NextEra considers restarting Iowa nuclear plant amid rising demand for carbon-free energy 2024-07-24 22:16:00+00:00 - NextEra Energy is considering restarting a nuclear plant in Iowa as demand for carbon-free energy grows amid a historic surge in electricity consumption. The Duane Arnold Energy Center in Palo, Iowa ceased operations in 2020 after 45 years of service. NextEra CEO John Ketchum said Wednesday a thorough review of the risks is needed to see if restarting the reactor is feasible. "There would be opportunities and a lot of demand from the market if we were able to do something with Duane Arnold," Ketchum said on NextEra's second-quarter earnings call Wednesday. "We're looking at it," he said. "But we would only do it if we could do it in a way that is essentially risk free with plenty of mitigants around the approach.

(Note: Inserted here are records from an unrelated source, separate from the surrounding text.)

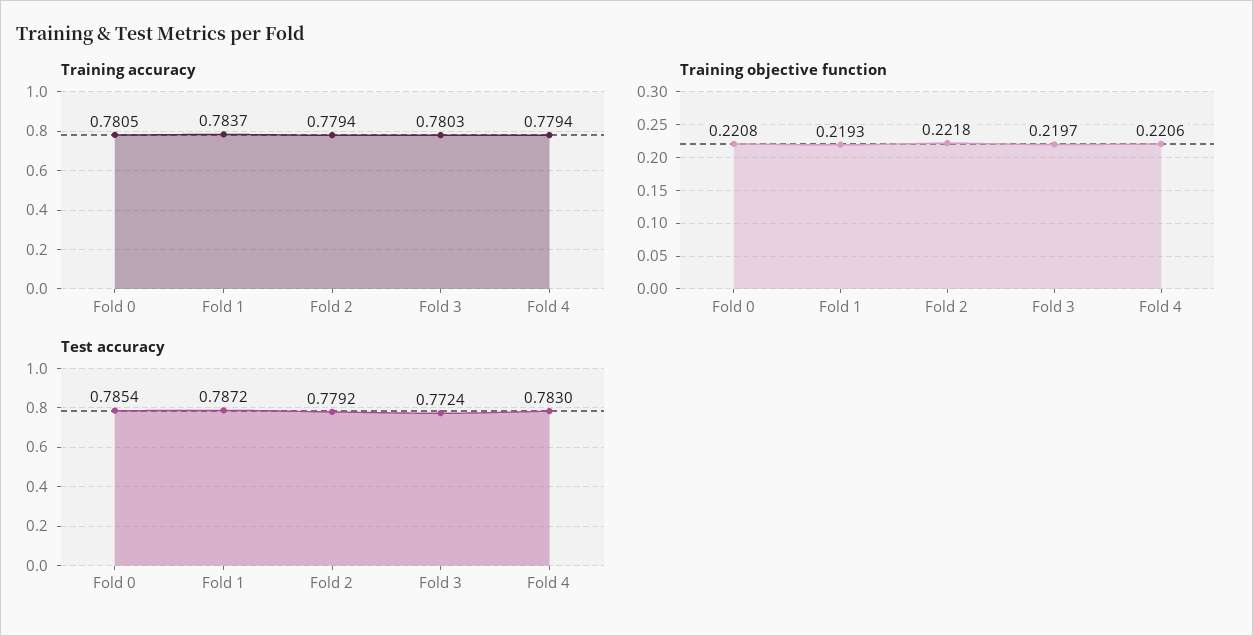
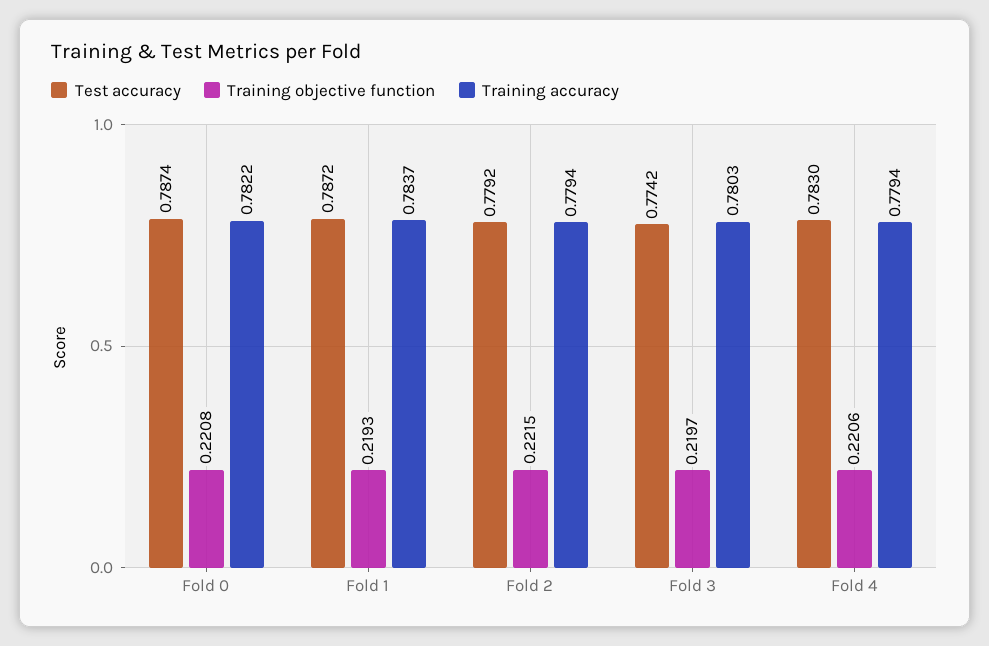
  {
    "Training accuracy": {
-     "Fold 0": 0.7805,
+     "Fold 0": 0.7822,
      "Fold 1": 0.7837,
      "Fold 2": 0.7794,
      "Fold 3": 0.7803,
      "Fold 4": 0.7794
    },
    "Training objective function": {
      "Fold 0": 0.2208,
      "Fold 1": 0.2193,
-     "Fold 2": 0.2218,
+     "Fold 2": 0.2215,
      "Fold 3": 0.2197,
      "Fold 4": 0.2206
    },
    "Test accuracy": {
-     "Fold 0": 0.7854,
+     "Fold 0": 0.7874,
      "Fold 1": 0.7872,
      "Fold 2": 0.7792,
-     "Fold 3": 0.7724,
+     "Fold 3": 0.7742,
      "Fold 4": 0.783
    }
  }

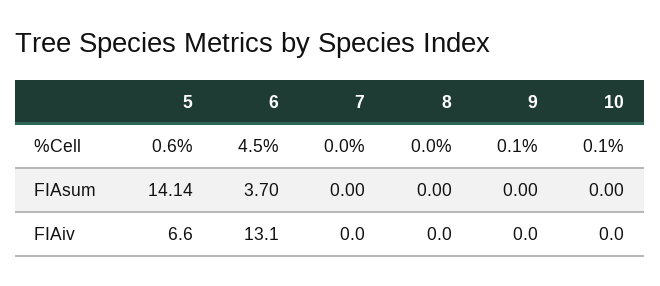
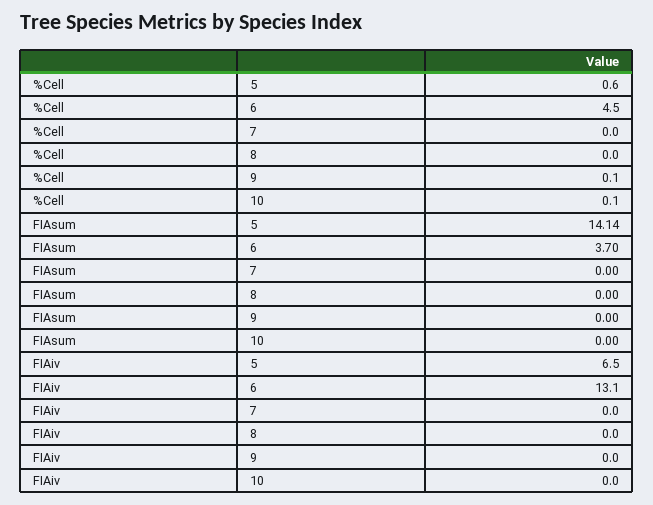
  {
    "5": {
      "%Cell": 0.6,
      "FIAsum": 14.14,
-     "FIAiv": 6.6
+     "FIAiv": 6.5
    },
    "6": {
      "%Cell": 4.5,
      "FIAsum": 3.7,
      "FIAiv": 13.1
    },
    "7": {
      "%Cell": 0,
      "FIAsum": 0,
      "FIAiv": 0
    },
    "8": {
      "%Cell": 0,
      "FIAsum": 0,
      "FIAiv": 0
    },
    "9": {
      "%Cell": 0.1,
      "FIAsum": 0,
      "FIAiv": 0
    },
    "10": {
      "%Cell": 0.1,
      "FIAsum": 0,
      "FIAiv": 0
    }
  }

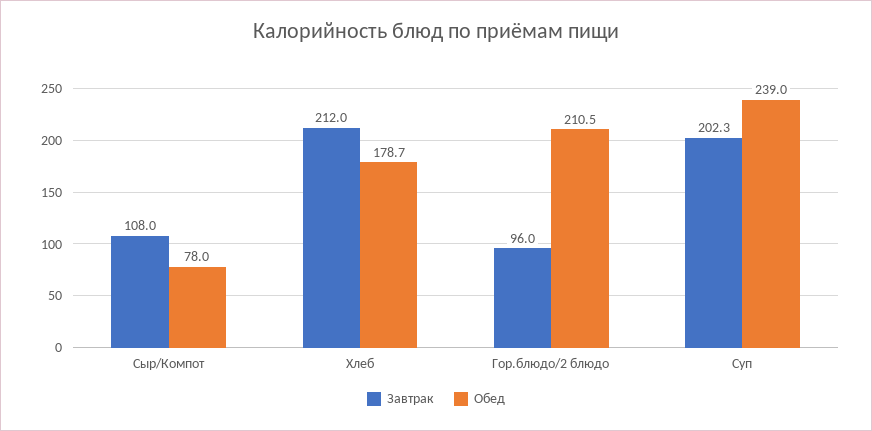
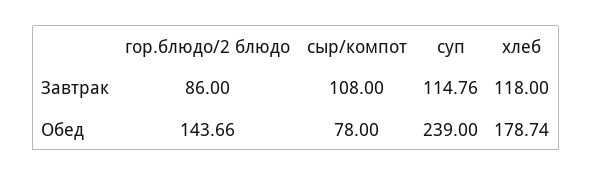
  {
    "Завтрак": {
      "Сыр/Компот": 108,
-     "Хлеб": 212,
+     "Хлеб": 118,
-     "Гор.блюдо/2 блюдо": 96,
+     "Гор.блюдо/2 блюдо": 86,
-     "Суп": 202.3
+     "Суп": 114.76
    },
    "Обед": {
      "Сыр/Компот": 78,
      "Хлеб": 178.74,
-     "Гор.блюдо/2 блюдо": 210.5,
+     "Гор.блюдо/2 блюдо": 143.66,
      "Суп": 239
    }
  }

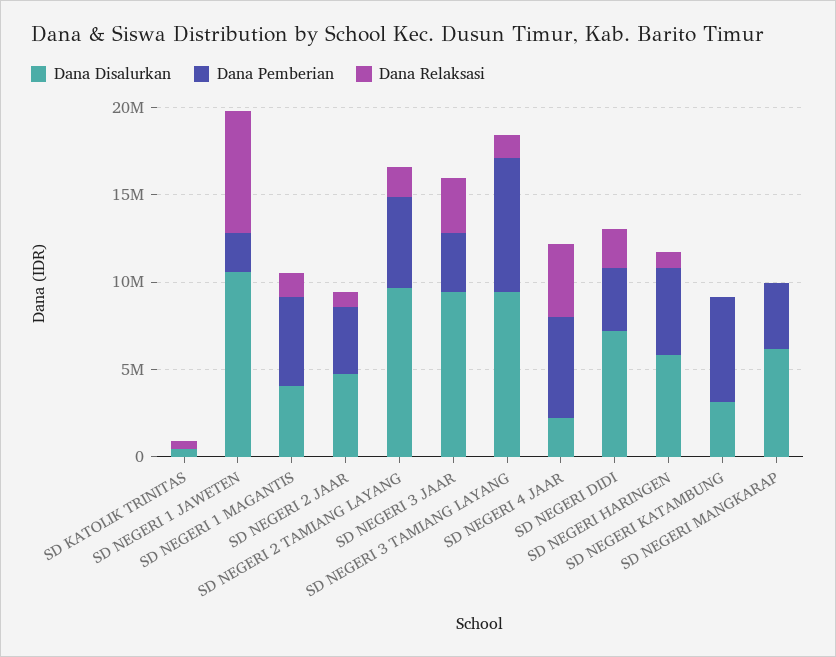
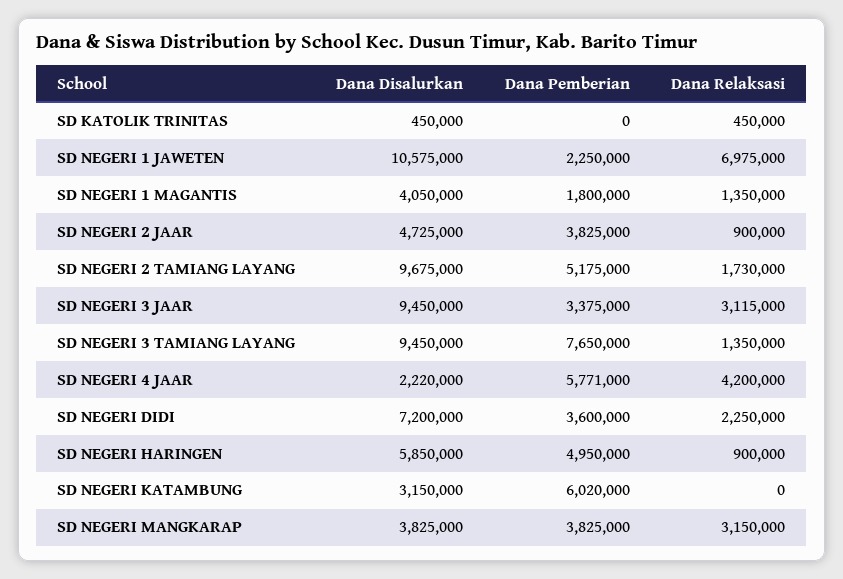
  {
    "Dana Disalurkan": {
      "SD KATOLIK TRINITAS": 450000,
      "SD NEGERI 1 JAWETEN": 10575000,
      "SD NEGERI 1 MAGANTIS": 4050000,
      "SD NEGERI 2 JAAR": 4725000,
      "SD NEGERI 2 TAMIANG LAYANG": 9675000,
      "SD NEGERI 3 JAAR": 9450000,
      "SD NEGERI 3 TAMIANG LAYANG": 9450000,
      "SD NEGERI 4 JAAR": 2220000,
      "SD NEGERI DIDI": 7200000,
      "SD NEGERI HARINGEN": 5850000,
      "SD NEGERI KATAMBUNG": 3150000,
-     "SD NEGERI MANGKARAP": 6000000
+     "SD NEGERI MANGKARAP": 3825000
    },
    "Dana Pemberian": {
      "SD KATOLIK TRINITAS": 0,
      "SD NEGERI 1 JAWETEN": 2250000,
-     "SD NEGERI 1 MAGANTIS": 5000000,
+     "SD NEGERI 1 MAGANTIS": 1800000,
      "SD NEGERI 2 JAAR": 3825000,
      "SD NEGERI 2 TAMIANG LAYANG": 5175000,
      "SD NEGERI 3 JAAR": 3375000,
      "SD NEGERI 3 TAMIANG LAYANG": 7650000,
      "SD NEGERI 4 JAAR": 5771000,
      "SD NEGERI DIDI": 3600000,
      "SD NEGERI HARINGEN": 4950000,
      "SD NEGERI KATAMBUNG": 6020000,
      "SD NEGERI MANGKARAP": 3825000
    },
    "Dana Relaksasi": {
      "SD KATOLIK TRINITAS": 450000,
      "SD NEGERI 1 JAWETEN": 6975000,
      "SD NEGERI 1 MAGANTIS": 1350000,
      "SD NEGERI 2 JAAR": 900000,
      "SD NEGERI 2 TAMIANG LAYANG": 1730000,
      "SD NEGERI 3 JAAR": 3115000,
      "SD NEGERI 3 TAMIANG LAYANG": 1350000,
      "SD NEGERI 4 JAAR": 4200000,
      "SD NEGERI DIDI": 2250000,
      "SD NEGERI HARINGEN": 900000,
      "SD NEGERI KATAMBUNG": 0,
-     "SD NEGERI MANGKARAP": 0
+     "SD NEGERI MANGKARAP": 3150000
    }
  }

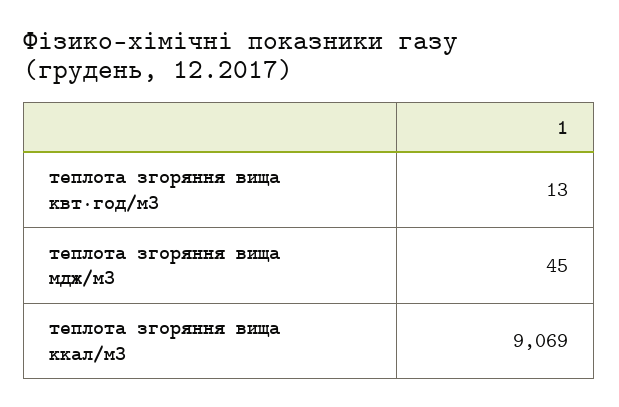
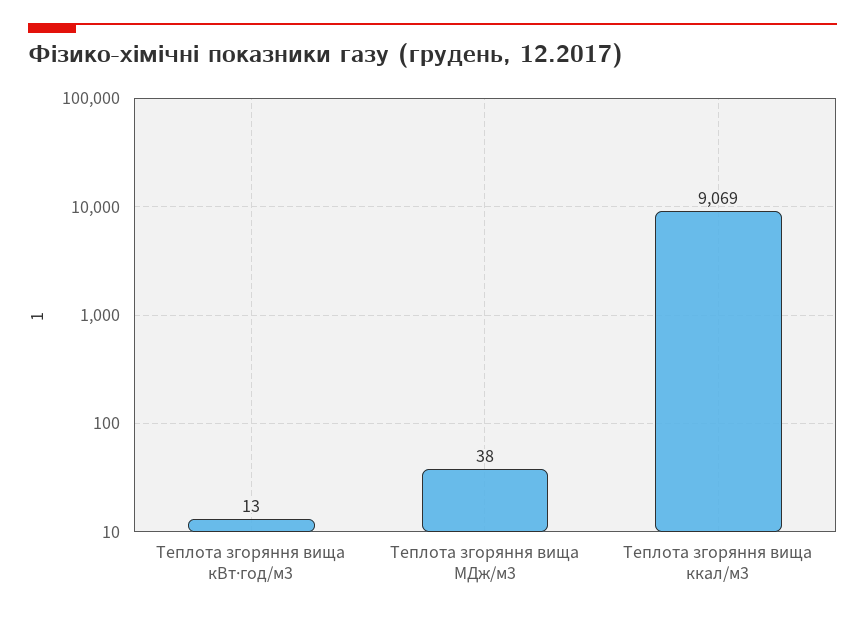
  {
    "теплота згоряння вища квт·год/м3": 13,
-   "теплота згоряння вища мдж/м3": 45,
+   "теплота згоряння вища мдж/м3": 38,
    "теплота згоряння вища ккал/м3": 9069
  }

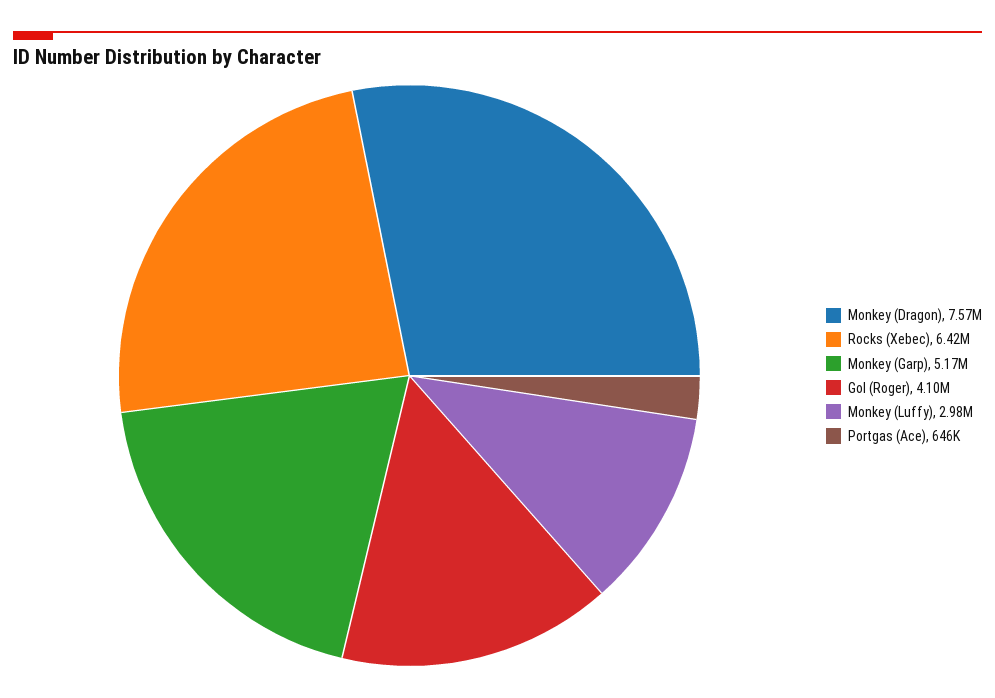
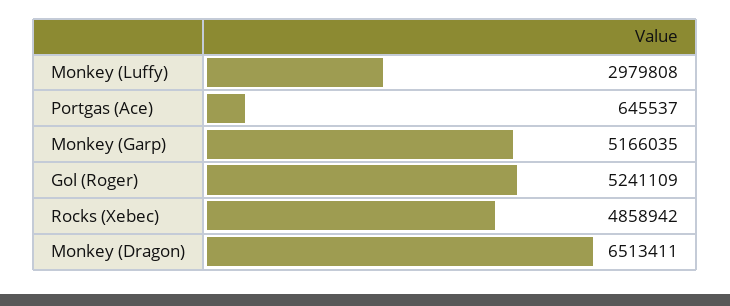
  {
-   "Monkey (Dragon)": 7570000,
+   "Monkey (Dragon)": 6513411,
-   "Rocks (Xebec)": 6420000,
+   "Rocks (Xebec)": 4858942,
    "Monkey (Garp)": 5166035,
-   "Gol (Roger)": 4100000,
+   "Gol (Roger)": 5241109,
    "Monkey (Luffy)": 2979808,
    "Portgas (Ace)": 645537
  }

There are few things we would have to work through." The Duane Arnold plant was scheduled for retirement in late 2020 after a key customer, Alliant Energy, sought cheaper energy alternatives. The plant ceased operations two months earlier than expected after a derecho, a powerful windstorm, damaged some portions of the plant including its cooling towers. Nuclear energy fell out of favor over the past decade as plants struggled to compete with cheaper energy sources such as natural gas and renewables. The 2011 Fukushima nuclear accident in Japan also raised safety concerns. A dozen nuclear reactors in the U.S. closed from 2013 through April 2021, according to the Congressional Research Service.